=== Problem to work on ===
Arrange the lines from the one containing "At which category" through the one containing "Tsi Tp, Tsi Chl" into a numbered list, skipping blank lines.

=== Records shown ===
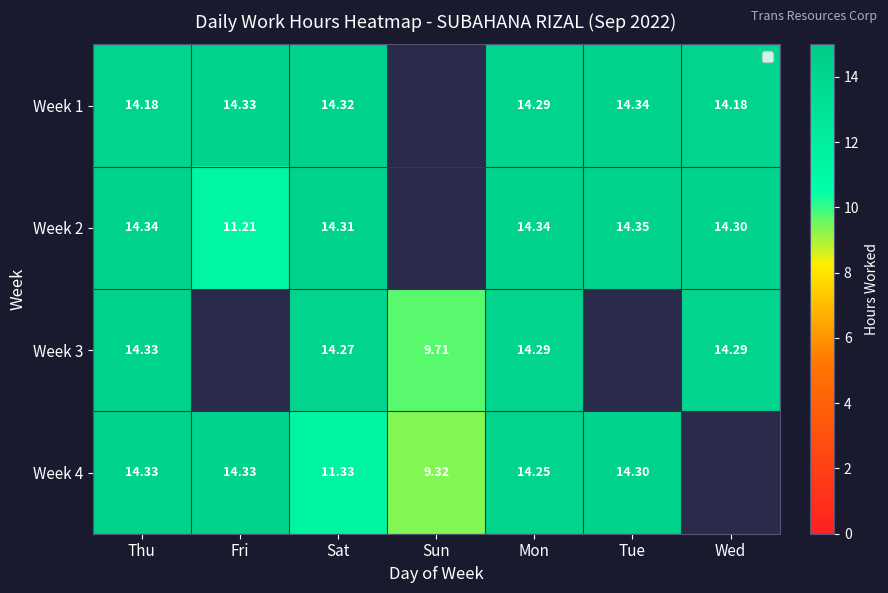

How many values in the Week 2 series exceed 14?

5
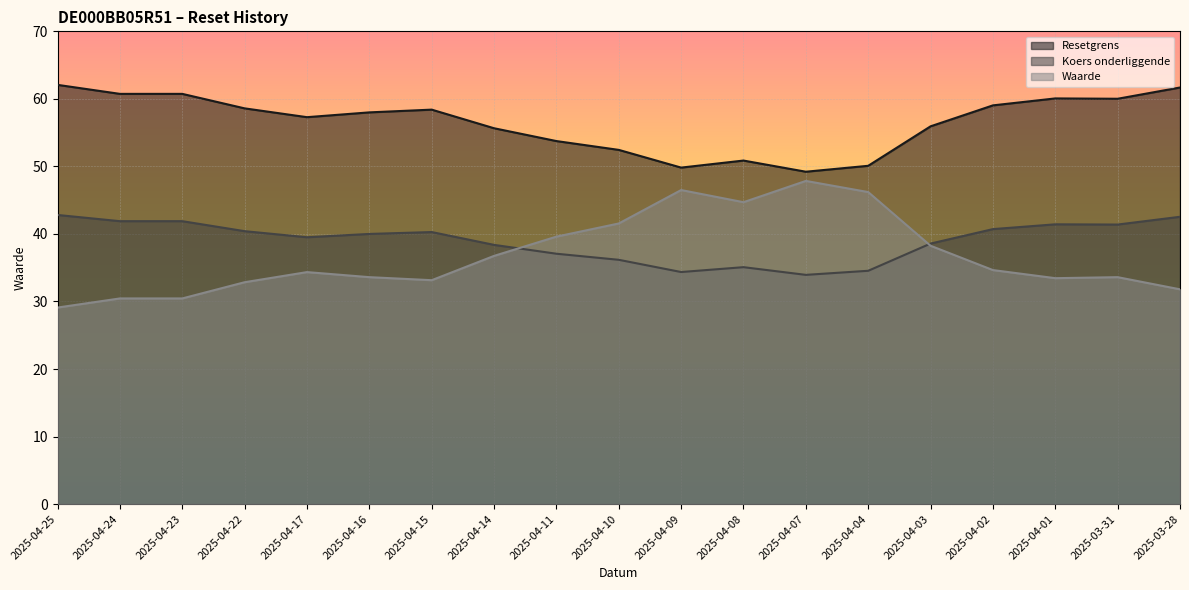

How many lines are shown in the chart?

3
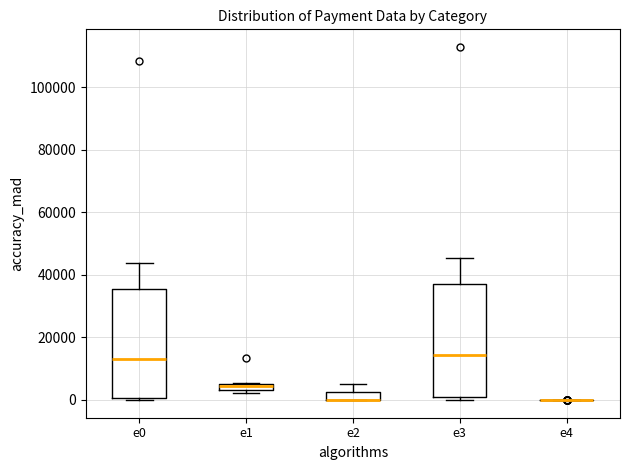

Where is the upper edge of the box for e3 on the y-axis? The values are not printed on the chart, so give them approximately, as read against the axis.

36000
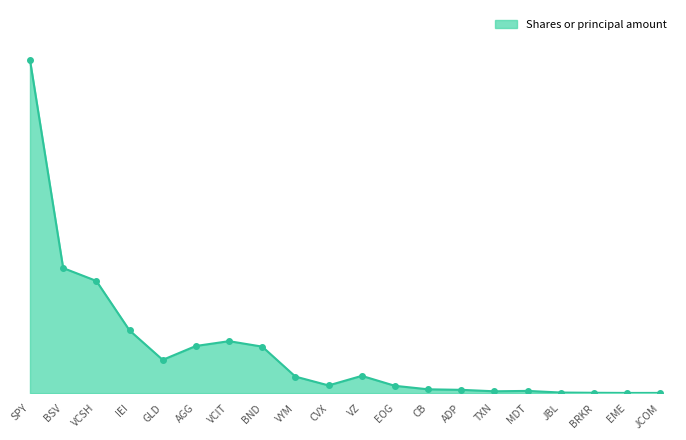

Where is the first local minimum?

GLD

* * *

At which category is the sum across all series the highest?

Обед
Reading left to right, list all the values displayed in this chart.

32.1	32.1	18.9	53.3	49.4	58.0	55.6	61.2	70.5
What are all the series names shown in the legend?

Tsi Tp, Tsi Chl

=== The answer ===
1. At which category is the sum across all series the highest?
2. Обед
3. Reading left to right, list all the values displayed in this chart.
4. 32.1	32.1	18.9	53.3	49.4	58.0	55.6	61.2	70.5
5. What are all the series names shown in the legend?
6. Tsi Tp, Tsi Chl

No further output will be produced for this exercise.